* Tasks *
• a. Update the passage on bandit algorithms from "2. What a beautiful" to "of the same.", replacing "displays" with "impressions".
• b. Continue the text on bandit algorithms and A/B tests from where it stops.

I should also mention that there are (in principle) stochastic bandit algorithms which can solve every issue presented here. However, if you know about such methods, it's probably because you developed them yourself - I don't know of any published material on this. If you did cook up your own bandits which violate the assumptions above, stop reading this post now.

Note: After writing the above, Noel Welsh pointed out a paper Online Learning under Delayed Feedback which deals with one of these problems. I also know how to do it for Bayesian bandits, and will eventually try to write that up.

Saturday is not Tuesday

The first problem using bandits in practice is the Saturday/Tuesday problem. Depending on what your website is selling, people will have a different propensity to purchase on Saturday than they have on Tuesday. Consider now an A/B test comparing following two headlines:

  1. Happy Monday! Click here to buy now.
  2. What a beautiful day! Click here to buy now.

It's intuitive to expect that headline 1 will have a higher conversion rate on monday, and a much lower conversion rate on other days. So suppose we run a bandit algorithm to determine this, starting on (for example) monday. We might observe the following results:

  1. Mon: 1000 displays for "Happy Monday", 200 conversions. 1000 displays for "Beautiful Day", 100 conversions.
  2. Tues: 1900 displays for "Happy Monday", 100 conversions. 100 displays for "Beautiful Day", 10 conversions.
  3. Wed: 1900 displays for "Happy Monday", 100 conversions. 100 displays for "Beautiful Day", 10 conversions.
  4. Thu: 1900 displays for "Happy Monday", 100 conversions. 100 displays for "Beautiful Day", 10 conversions.
  5. More of the same.

Overall, it's pretty clear that "Happy Monday" is inferior to "Beautiful Day" - it's got a 20% conversion rate on Mon and a 5% conversion rate the rest of the week. That adds up to a 7.1% conversion rate, whereas "Beautiful Day" has a 10% conversion rate every day.

But it will take us a very long time to gather sufficient data to detect this! Because the bandit algorithm has almost converged to "Happy Monday", the number of samples displayed for "Beautiful Day" is very low. Thus it will take a lot of time for enough data to accumulate to counteract the mistake. After 11 days of running the bandit algorithm, we've gathered only 2,000 displays for "Beautiful Day" - 1,000 from day 1 and the remaining 1,000 from days 2-11.

A/B tests have the same problem

Suppose we ran a 2 day A/B test, starting on Mon. We'd discover that "Happy Monday" had a 12.5% conversion rate compared to a 10% for "Beautiful Day". This result is simply unavoidable from any 2 or 3 day A/B test.

* Input data *
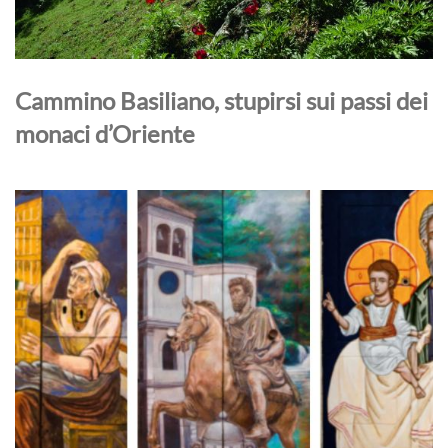
Cammino Basiliano, stupirsi sui passi dei
monaci d’Oriente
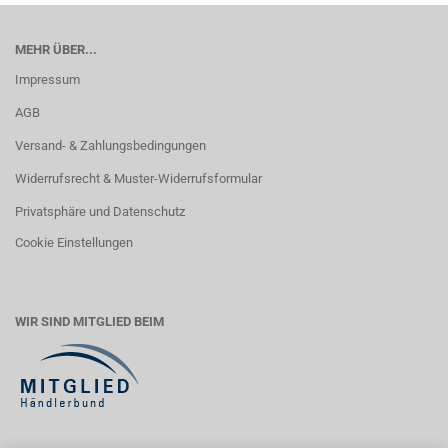
MEHR ÜBER...
Impressum
AGB
Versand- & Zahlungsbedingungen
Widerrufsrecht & Muster-Widerrufsformular
Privatsphäre und Datenschutz
Cookie Einstellungen
WIR SIND MITGLIED BEIM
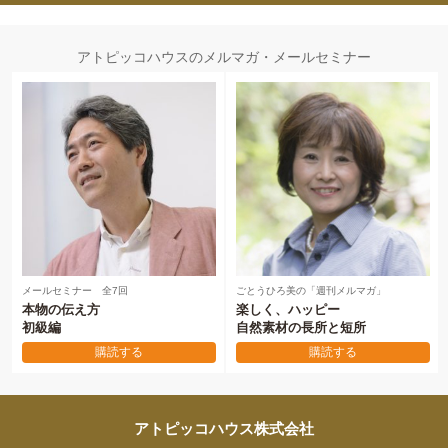
アトピッコハウスのメルマガ・メールセミナー
メールセミナー 全7回
ごとうひろ美の「週刊メルマガ」
本物の伝え方
楽しく、ハッピー
初級編
自然素材の長所と短所
購読する
購読する
アトピッコハウス株式会社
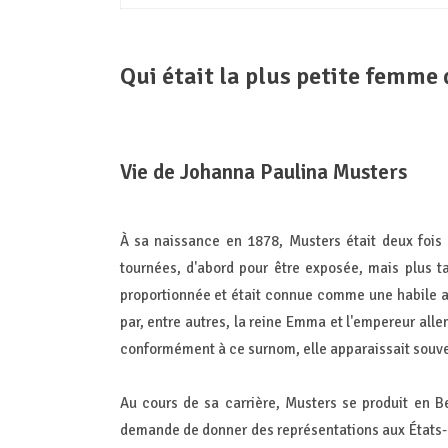
Qui était la plus petite femme
Vie de Johanna Paulina Musters
À sa naissance en 1878, Musters était deux fois pl
tournées, d'abord pour être exposée, mais plus t
proportionnée et était connue comme une habile a
par, entre autres, la reine Emma et l'empereur all
conformément à ce surnom, elle apparaissait souve
Au cours de sa carrière, Musters se produit en B
demande de donner des représentations aux États-Un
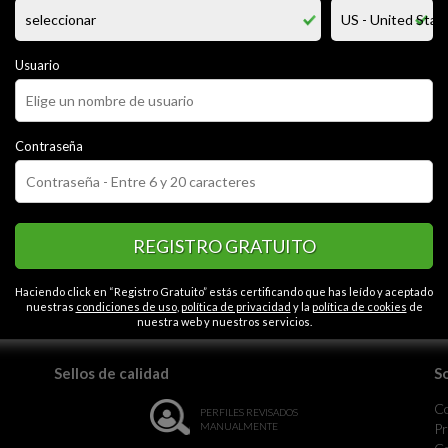
 honesto trabajador un profesional de principios morales y éticos, muy 
lanca, cabello claro, ojos, claros romántico y muy sencillo en busca de un
sinceridad, espero alguna hermosa y bella dama
Usuario
CATEGORÍAS
Contraseña
ha rellenado esta opción en su perfil.
Contactos en Carce
REGISTRO GRATUITO
la monotonía.
Haciendo click en “Registro Gratuito” estás certificando que has leído y aceptado
nuestras
condiciones de uso
,
política de privacidad
y la
política de cookies
de
nuestra web y nuestros servicios.
Sellos de calidad
S
C
PERFILES REVISADOS
MANUALMENTE
Pr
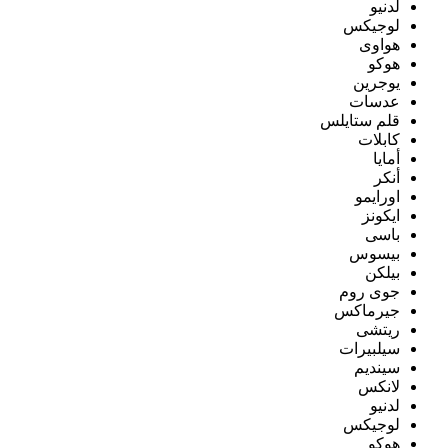
لدنيو
لوجيكس
هواوى
هوكو
يوجرين
عدسات
قلم ستايلس
كابلات
أمايا
أنكر
اورايمو
ايكونز
باسى
بيسوس
بيلكن
جوى روم
جيرماكس
ريتشى
سيلبيرات
سينديم
لانكس
لدنيو
لوجيكس
هوكو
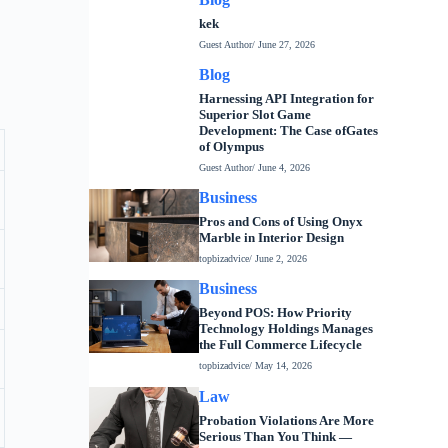
kek
Guest Author
/ June 27, 2026
Blog
Harnessing API Integration for
Superior Slot Game
Development: The Case ofGates
of Olympus
Guest Author
/ June 4, 2026
Business
Pros and Cons of Using Onyx
Marble in Interior Design
topbizadvice
/ June 2, 2026
Business
Beyond POS: How Priority
Technology Holdings Manages
the Full Commerce Lifecycle
topbizadvice
/ May 14, 2026
Law
Probation Violations Are More
Serious Than You Think —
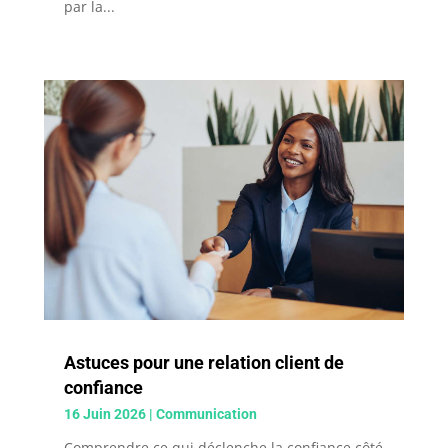
par la...
Astuces pour une relation client de
confiance
16 Juin 2026
|
Communication
Comprendre ce qui déclenche la confiance côté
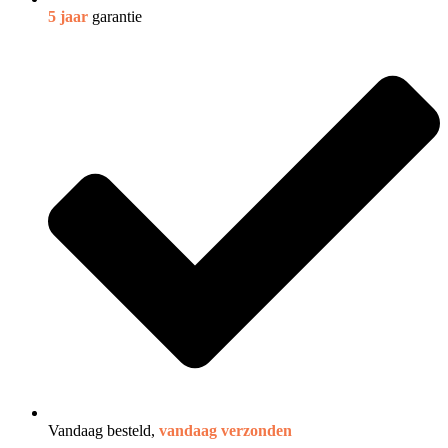
5 jaar
garantie
Vandaag besteld,
vandaag verzonden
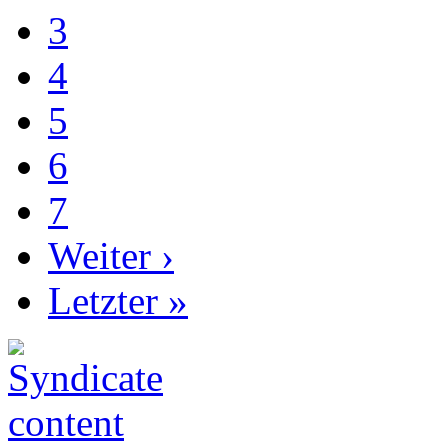
3
4
5
6
7
Weiter ›
Letzter »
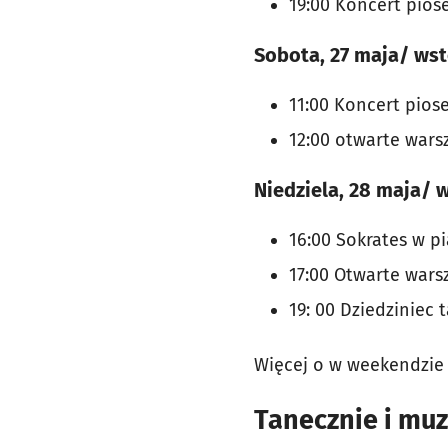
19:00 Koncert pios
Sobota, 27 maja/ ws
11:00 Koncert pios
12:00 otwarte warsz
Niedziela, 28 maja/ 
16:00 Sokrates w p
17:00 Otwarte wars
19: 00 Dziedzinie
Więcej o w weekendzi
Tanecznie i mu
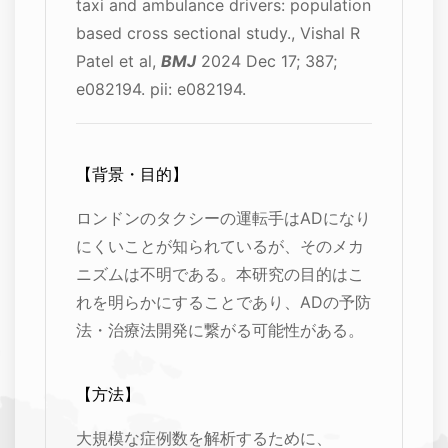
taxi and ambulance drivers: population
based cross sectional study., Vishal R
Patel et al,
BMJ
2024 Dec 17; 387;
e082194. pii: e082194.
【背景・目的】
ロンドンのタクシーの運転手はADになり
にくいことが知られているが、そのメカ
ニズムは不明である。本研究の目的はこ
れを明らかにすることであり、ADの予防
法・治療法開発に繋がる可能性がある。
【方法】
大規模な症例数を解析するために、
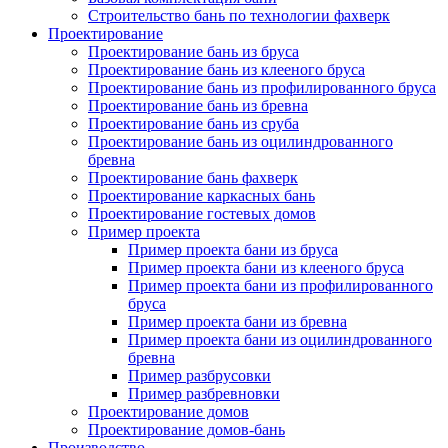
Строительство бань по технологии фахверк
Проектирование
Проектирование бань из бруса
Проектирование бань из клееного бруса
Проектирование бань из профилированного бруса
Проектирование бань из бревна
Проектирование бань из сруба
Проектирование бань из оцилиндрованного
бревна
Проектирование бань фахверк
Проектирование каркасных бань
Проектирование гостевых домов
Пример проекта
Пример проекта бани из бруса
Пример проекта бани из клееного бруса
Пример проекта бани из профилированного
бруса
Пример проекта бани из бревна
Пример проекта бани из оцилиндрованного
бревна
Пример разбрусовки
Пример разбревновки
Проектирование домов
Проектирование домов-бань
Производство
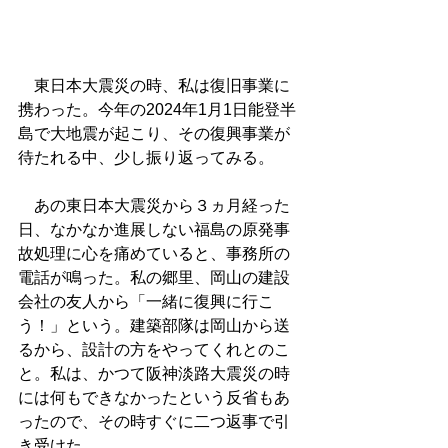
　東日本大震災の時、私は復旧事業に
携わった。今年の2024年1月1日能登半
島で大地震が起こり、その復興事業が
待たれる中、少し振り返ってみる。
　あの東日本大震災から３ヵ月経った
日、なかなか進展しない福島の原発事
故処理に心を痛めていると、事務所の
電話が鳴った。私の郷里、岡山の建設
会社の友人から「一緒に復興に行こ
う！」という。建築部隊は岡山から送
るから、設計の方をやってくれとのこ
と。私は、かつて阪神淡路大震災の時
には何もできなかったという反省もあ
ったので、その時すぐに二つ返事で引
き受けた。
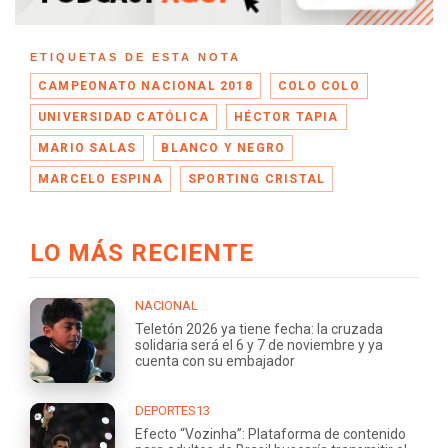
ETIQUETAS DE ESTA NOTA
CAMPEONATO NACIONAL 2018
COLO COLO
UNIVERSIDAD CATÓLICA
HÉCTOR TAPIA
MARIO SALAS
BLANCO Y NEGRO
MARCELO ESPINA
SPORTING CRISTAL
LO MÁS RECIENTE
NACIONAL
Teletón 2026 ya tiene fecha: la cruzada
solidaria será el 6 y 7 de noviembre y ya
cuenta con su embajador
DEPORTES13
Efecto “Vozinha”: Plataforma de contenido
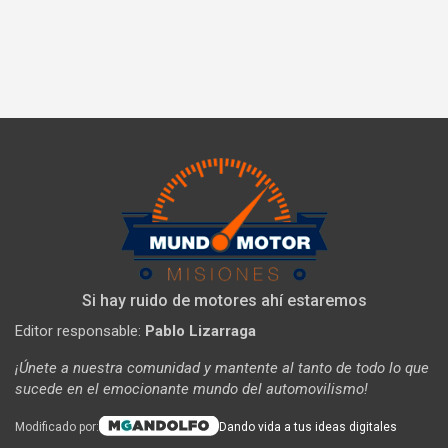
Si hay ruido de motores ahí estaremos
Editor responsable:
Pablo Lizarraga
¡Únete a nuestra comunidad y mantente al tanto de todo lo que
sucede en el emocionante mundo del automovilismo!
Modificado por:
Dando vida a tus ideas digitales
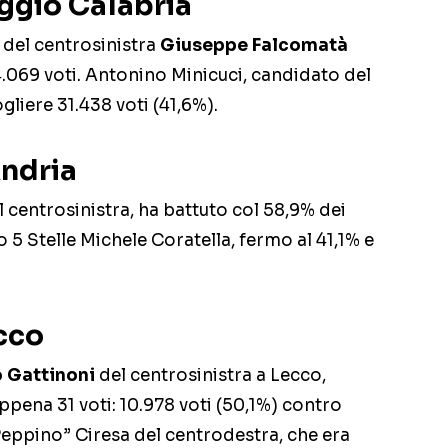
ggio Calabria
o del centrosinistra
Giuseppe Falcomatà
4.069 voti. Antonino Minicuci, candidato del
gliere 31.438 voti (41,6%).
Andria
l centrosinistra, ha battuto col 58,9% dei
 5 Stelle Michele Coratella, fermo al 41,1% e
cco
 Gattinoni
del centrosinistra a Lecco,
ppena 31 voti: 10.978 voti (50,1%) contro
eppino” Ciresa del centrodestra, che era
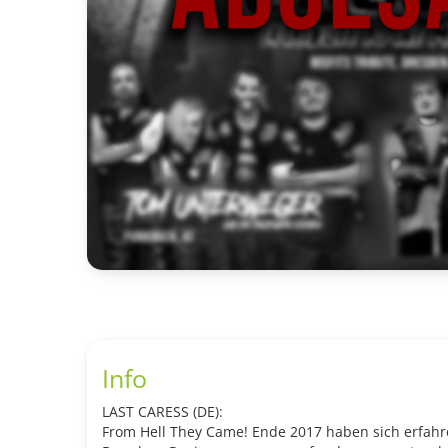
Info
LAST CARESS (DE):
From Hell They Came! Ende 2017 haben sich erfahr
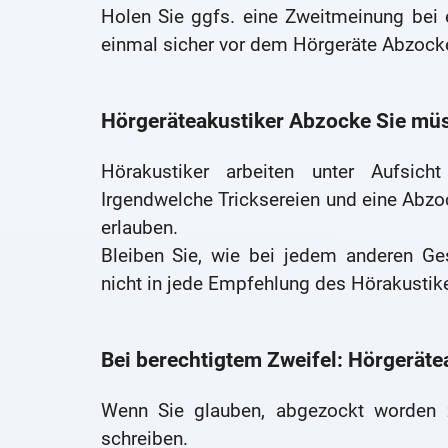
Holen Sie ggfs. eine Zweitmeinung bei 
einmal sicher vor dem Hörgeräte Abzocke
Hörgeräteakustiker Abzocke Sie müs
Hörakustiker arbeiten unter Aufsich
Irgendwelche Tricksereien und eine Abzoc
erlauben.
Bleiben Sie, wie bei jedem anderen G
nicht in jede Empfehlung des Hörakustike
Bei berechtigtem Zweifel: Hörgeräte
Wenn Sie glauben, abgezockt worden z
schreiben.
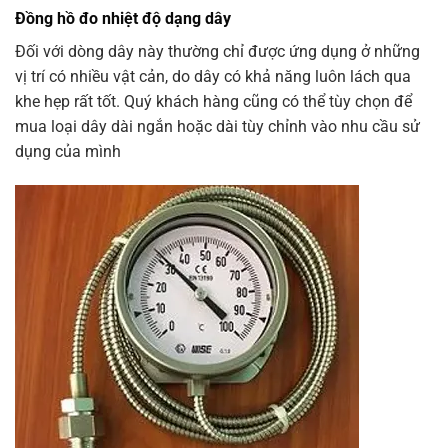
Đồng hồ đo nhiệt độ dạng dây
Đối với dòng dây này thường chỉ được ứng dụng ở những
vị trí có nhiều vật cản, do dây có khả năng luôn lách qua
khe hẹp rất tốt. Quý khách hàng cũng có thể tùy chọn để
mua loại dây dài ngắn hoặc dài tùy chỉnh vào nhu cầu sử
dụng của mình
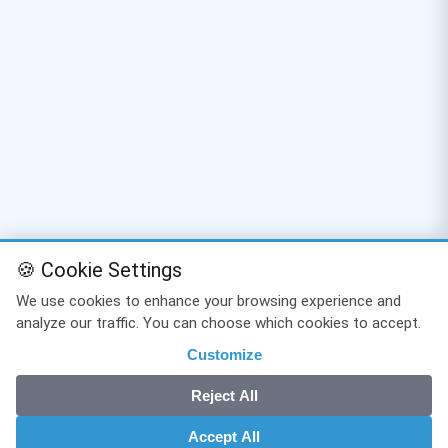
🍪 Cookie Settings
We use cookies to enhance your browsing experience and
analyze our traffic. You can choose which cookies to accept.
Customize
Reject All
Accept All
EXPLORER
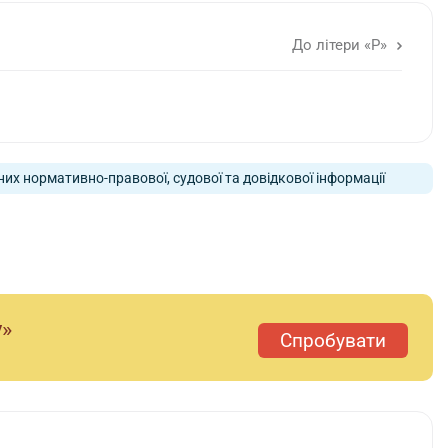
До літери «Р»
них нормативно-правової, судової та довідкової інформації
у»
Спробувати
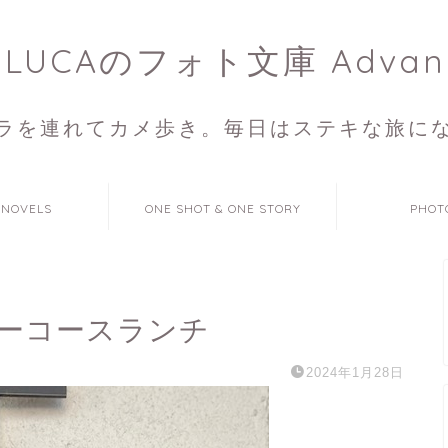
ULUCAのフォト文庫 Advan
ラを連れてカメ歩き。毎日はステキな旅に
 NOVELS
ONE SHOT & ONE STORY
PHOT
ーコースランチ
2024年1月28日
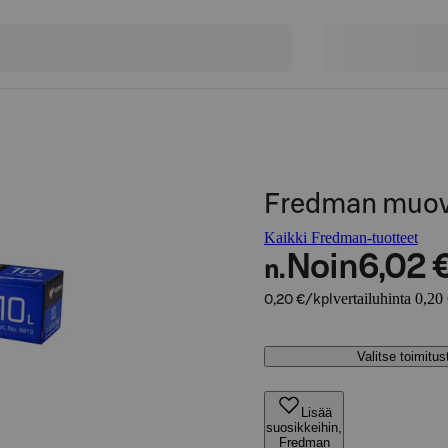
Fredman muovi
Kaikki Fredman-tuotteet
Noin
6,02 
n.
vertailuhinta 0,20
0,20 €/kpl
Valitse toimitu
Lisää
suosikkeihin,
Fredman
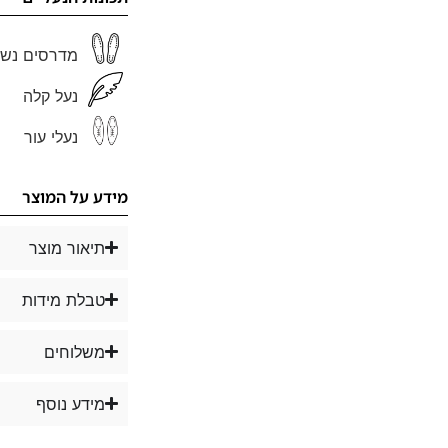
מדרסים נשל
נעל קלה
נעלי עור
מידע על המוצר
תיאור מוצר
טבלת מידות
משלוחים
מידע נוסף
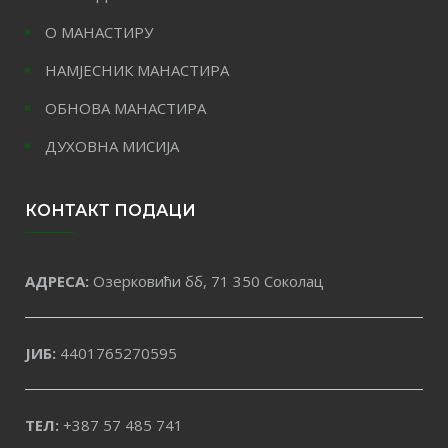
О МАНАСТИРУ
НАМЈЕСНИК МАНАСТИРА
ОБНОВА МАНАСТИРА
ДУХОВНА МИСИЈА
КОНТАКТ ПОДАЦИ
АДРЕСА:
Озерковићи бб, 71 350 Соколац
ЈИБ:
4401765270595
ТЕЛ:
+387 57 485 741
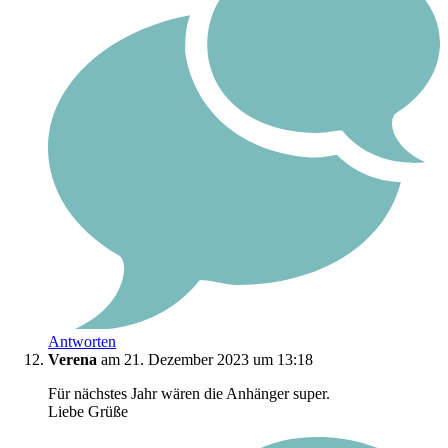
Antworten
Verena
am 21. Dezember 2023 um 13:18
Für nächstes Jahr wären die Anhänger super.
Liebe Grüße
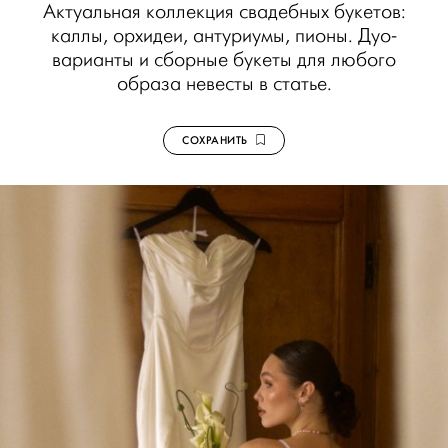
Актуальная коллекция свадебных букетов:
каллы, орхидеи, антуриумы, пионы. Дуо-
варианты и сборные букеты для любого
образа невесты в статье.
СОХРАНИТЬ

* Answers to this exercise *
• a.
2. What a beautiful day! Click here to buy now.

It's intuitive to expect that headline 1 will have a higher conversion rate on monday, and a much lower conversion rate on other days. So suppose we run a bandit algorithm to determine this, starting on (for example) monday. We might observe the following results:

  1. Mon: 1000 impressions for "Happy Monday", 200 conversions. 1000 impressions for "Beautiful Day", 100 conversions.
  2. Tues: 1900 impressions for "Happy Monday", 100 conversions. 100 impressions for "Beautiful Day", 10 conversions.
  3. Wed: 1900 impressions for "Happy Monday", 100 conversions. 100 impressions for "Beautiful Day", 10 conversions.
  4. Thu: 1900 impressions for "Happy Monday", 100 conversions. 100 impressions for "Beautiful Day", 10 conversions.
  5. More of the same.

• b.
The only way to avoid this issue is to run the test for an integer number of weeks. I.e., if you start your test on Monday, you need to end the test on a Sunday. If you don't do this, you are potentially biasing your results by giving extra weight to certain days of the week.

No one checks their email before 6AM

Delayed response is a big problem when A/B testing the response to an email campaign. The problem is the following. Suppose that Mon at midnight you've sent 1,000 "Beautiful Day" and 1,000 "Happy Monday" emails. Now it's 6AM, and it's time to send more emails.

You gather the data, and you discover that "Happy Monday" has had 2/1000 clicks while "Beautiful Day" has had 1/1000. This is very far from statistically significant. It suggests a nearly 0% conversion rate for all variants. Should we go back to the drawing board?

Of course not. At 6AM, most people are sleeping and haven't even bothered to check their email. They had no opportunity to click a link in an email. This is not a failure of the test, it's a failure of an assumption in the test. In real life, there is very often a delay between a display and a conversion. This will break a lot of algorithms.

You don't get samples for free by counting visits instead of users

Dynamicyield is a company that sells bandit algorithms to companies attempting to increase their revenue, typically ecommerce sites. The recently discussed their algorithm in a blog post.

Dynamicyield ran into the delayed response problem described above. Visitors would come to the site, fail to convert, but return days later and buy something. This causes a huge delayed observation problem - if a user visited 3 days ago, can we put them into the "did not convert" bucket? Maybe they will convert tomorrow?

According to their blog post, dynamicyield "solved" the problem in the following way. Instead of measuring things on a per-user basis, they measure things on a per-visit basis. Once a user is gone for 30 minutes (or some similar configurable amount of time), they are officially put into the "did not convert" bucket.

Here's the problem. Dynamicyield just fixed their delayed response problem but replaced it with a violation of Independent and Identically Distributed. Unfortunately, while user #1 and user #2 may behave in an uncorrelated way, visit #1 and visit #2 are correlated - visit #1 and visit #2 may both be coming from user #1!

Here's the problem.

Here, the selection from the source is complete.